Created attachment 348533 [details] output of driver with debug patch
Thanks Thomas, I've looked at the new dump. All offloads are clearly disabled. Again, it simply looks like the NIC has stopped transmitting data. The simplest of the dumps to analyze is actually the second one. Td[desc] [address 63:0 ] ntw TXDESCRIPTOR FIFO Tc[0x000] 00000000353DE202 0 -- T7000: 353DE202|353DE202 8B00002A|8B00002A Tc[0x001] 0000000035A3B8E6 1 -- T7010: 35A3B8E6|35A3B8E6 8B00004A|8B00004A Tc[0x002] 0000000035A3B8EE 2 -- T7020: 35A3B8EE|35A3B8EE 8B000042|8B000042 Tc[0x003] 0000000035A3B8EE 3 -- T7030: 35A3B8EE|35A3B8EE 8B000042|8B000042 Tc[0x004] 0000322200000000 6 -- T7040: 00000000|00000000 21000000|21000000 Td[0x005] 0000000035A3B93E 5 -- T7050: 35A3B93E|35A3B93E 22100042|22100042 Td[0x006] 00000000348E2000 6 -- T7060: 348E2000|348E2000 AB100015|AB100015 Tc[0x007] 0000322200000000 A -- T7070: 00000000|00000000 21000000|21000000 Td[0x008] 0000000035A3B93E 8 -- T7080: 35A3B93E|35A3B93E 22100042|22100042 Td[0x009] 00000000348E2015 9 -- T7090: 348E2015|348E2015 22100200|22100200 Td[0x00A] 00000000348E2215 A -- T70A0: 348E2215|348E2215 AB100118|AB100118 Tc[0x00B] 0000322200000000 D NTC T70B0: 359D7345 (TXD FIFO DATA IS STALE !!!) Td[0x00C] 0000000035A3B93E C Td[0x00D] 00000000348E232D D Tc[0x00E] 0000000035A3A0E2 E Tc[0x00F] 0000000000000000 0 NTU I've condensed the essential part of the dump above.
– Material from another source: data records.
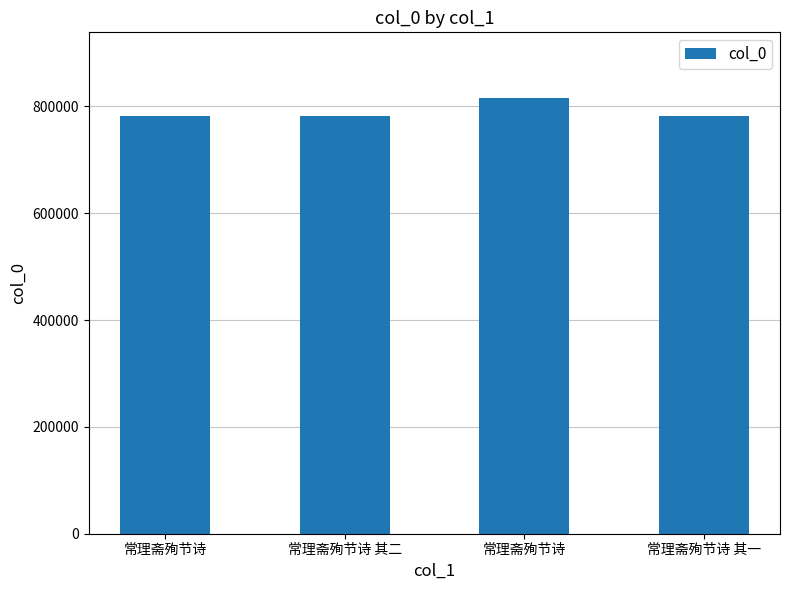

What is the average value?

789948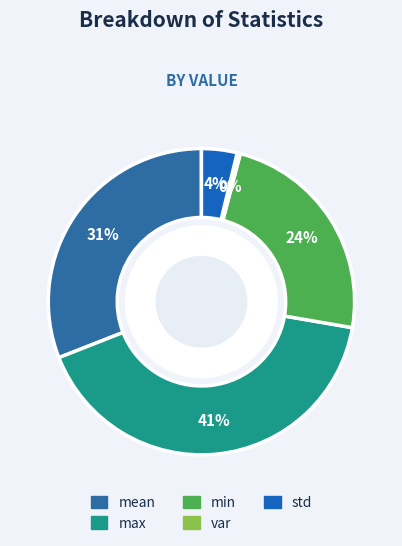

What is the change in value from max to std?

-0.9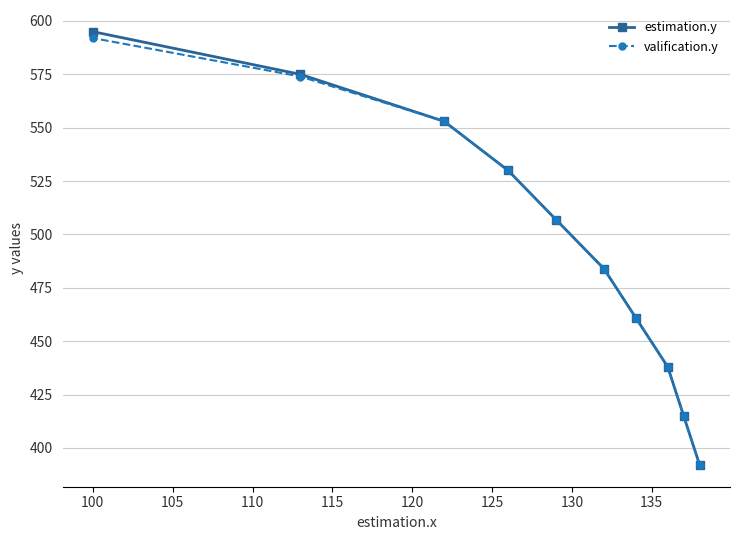

Reading left to right, transcribe all the data shown in this chart.

estimation.y: 595	575	553	530	507	484	461	438	415	392
valification.y: 592	574	553	530	507	484	461	438	415	392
We see that the NIC's TX Desriptor FIFO doesn't contian the TX descriptor that the driver is waiting to see completed. The FIFO lines up for the most part, up to element 00A, but 00B is not showing. We can see that the driver had properly informed the NIC that it *should* fetch this descriptor, so it should be in the Descriptor FIFO. Either the NIC DMA RX engine was hung, or the read by the NIC failed. Why does the system sometimes hang ? That's a pretty important question. We can guess. If the NIC is failing to read from host memory in this sample dump, there's something flaky with the Device/Host DMA, and that could have any number of consequences. A PCI bus error may be involved, which might cause an NMI. Or possibly, if a Receive Descriptor is corrupted by this issue, the RX DMA of packet data will be misdirected , and the NIC could then scribble to pretty miuch anywhere in host memory. Yes this is conjecture, but does fit with the dumps. If I had a repro locally I'd certainly chase it down further.
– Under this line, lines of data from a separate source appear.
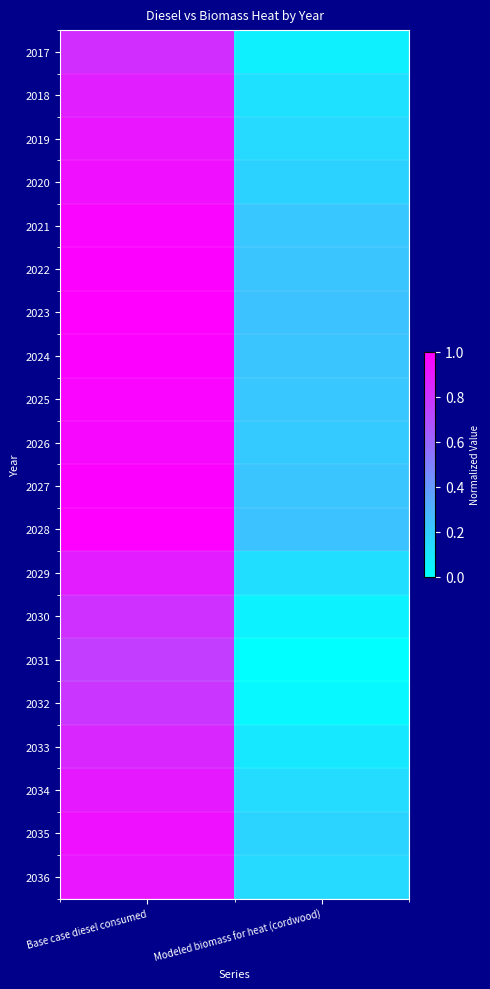

Reading left to right, what are all the values shown in this chart?

2017: Base case diesel consumed=0.8	Modeled biomass for heat (cordwood)=0.1
2018: Base case diesel consumed=0.9	Modeled biomass for heat (cordwood)=0.1
2019: Base case diesel consumed=0.9	Modeled biomass for heat (cordwood)=0.1
2020: Base case diesel consumed=0.9	Modeled biomass for heat (cordwood)=0.2
2021: Base case diesel consumed=1.0	Modeled biomass for heat (cordwood)=0.2
2022: Base case diesel consumed=1.0	Modeled biomass for heat (cordwood)=0.2
2023: Base case diesel consumed=1.0	Modeled biomass for heat (cordwood)=0.2
2024: Base case diesel consumed=1.0	Modeled biomass for heat (cordwood)=0.2
2025: Base case diesel consumed=1.0	Modeled biomass for heat (cordwood)=0.2
2026: Base case diesel consumed=1.0	Modeled biomass for heat (cordwood)=0.2
2027: Base case diesel consumed=1.0	Modeled biomass for heat (cordwood)=0.2
2028: Base case diesel consumed=1.0	Modeled biomass for heat (cordwood)=0.2
2029: Base case diesel consumed=0.9	Modeled biomass for heat (cordwood)=0.1
2030: Base case diesel consumed=0.8	Modeled biomass for heat (cordwood)=0.0
2031: Base case diesel consumed=0.8	Modeled biomass for heat (cordwood)=0.0
2032: Base case diesel consumed=0.8	Modeled biomass for heat (cordwood)=0.0
2033: Base case diesel consumed=0.9	Modeled biomass for heat (cordwood)=0.1
2034: Base case diesel consumed=0.9	Modeled biomass for heat (cordwood)=0.1
2035: Base case diesel consumed=0.9	Modeled biomass for heat (cordwood)=0.2
2036: Base case diesel consumed=0.9	Modeled biomass for heat (cordwood)=0.1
I've got the same problem in my pc, too (same processor, same card). It may have something to do with the memory size. I'm running 4GB ram. Whenever I remove 2GB, the cards works well.
To wrap up this issue, I should note that I never did find a driver issue, believe that this is a not a SW BUG, rather a HW issue, and I sent Thomas an "Intel PRO/1000 XT Server Adapter" card to replace the failing interface. Thomas was up & running again with this replacement 7/31/09. I am closing this issue. Hi "vxworks". The 4GB/2GB aspect of this is interesting. Your issue may be the same at Thomas's, but a lot of issues look very similar in their original manifestation. Could you please file a new bug, and I'll get to it and be able to dedicate my attention to your symptoms. Thanks.
There is a known issue with some systems and PCI adapters, that can usually be fixed by applying the patch that removes DMA to/from addresses >=4GB. I'm working on a quick patch to add a module parameter for the > 4GB thing.
As an additional information: My system only has 2GB RAM.